Rosy Perez

On Friday, Oct. 18. at approximately 1:30 p.m., an email went out to Texas Wesleyan students, faculty and staff alerting them about a gas leak that lead to the evacuation of the Dan Waggoner Hall, Dan Waggoner Hall Annex and the Nenetta Burton Carter Building.

“Security found out about the gas leak when we heard the fire truck coming,” said Wesley Security Manager Blake Bumbard.

Text alerts for such emergencies are offered at Wesleyan if you are registered for them, but some students who were registered never received texts about what was going on at the school. In one class of about 25 students, just five were registered for text alerts.

Out of those five students, none of them received the alert. However, as long as your current text is updated, you are enrolled in the alerts.

One professor on campus mentioned that her cell phone and office phone were constantly informing her about the situation. Another student said she kept receiving several emails saying the problem had been fixed on Oct. 21.

“People are automatically enrolled in the Wesleyan Emergency Management System,” said Service Desk Analyst Abbey R. Wilson.

In an email that was sent to students Oct. 18, it said that WEMS would inform students as soon as the buildings were safe to go back into that day. Many people said they did not receive this notification. At 3:16 p.m. Wesleyan did post on Facebook that the issue has been resolved.

Another concern with students among not receiving the text in a timely manner was why the whole school was not evacuated.

One of the reasons why the school was not evacuated, according to Bumbard, was because the gas leak was contained. Another reason why students did not receive a text alert was because it was faster to contact the people buildings that were threatened.

If you want to opt out of WEMS go to your Ramlink click WEMS Opt-Out and check the box.
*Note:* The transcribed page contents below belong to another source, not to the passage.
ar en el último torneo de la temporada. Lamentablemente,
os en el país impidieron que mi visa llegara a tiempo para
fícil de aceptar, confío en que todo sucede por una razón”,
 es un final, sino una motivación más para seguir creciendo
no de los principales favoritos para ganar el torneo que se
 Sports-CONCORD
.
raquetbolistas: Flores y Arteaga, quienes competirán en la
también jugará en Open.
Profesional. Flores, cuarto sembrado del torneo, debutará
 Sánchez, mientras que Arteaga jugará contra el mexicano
Now that the dust has settled and questions have been answered, students can now why text alerts  never were sent out when the gas leak occurred.

“It was an outside leak not an inside leak,” Bumbard said. “It was basically a punctured line in that area, and that’s why just those buildings were evacuated around that area = mainly because of the smell more than anything else.”

Several people interviewed on campus also pointed out that there are inexpensive gas detectors available to plug into walls to warn of gas leaks.

Though there was not a disaster, many were concerned that a small spark could cause an explosion. To ease the minds of those on campus, Wesleyan offers voluntary trainings for teachers and staff about what to do in certain emergencies.

There also is an emergency booklet in every department or building that tells you what to do during various situations.

Some of the benefits in enrolling in WEMS for these future alerts are so that you can have multiple numbers on your accounts. You can put your cell phone number, home number and even parents’ numbers in the loop for WEMS.

For many students whose parents are in different parts of the country or even international, this could give them peace of mind and notifications when there is an emergency on campus.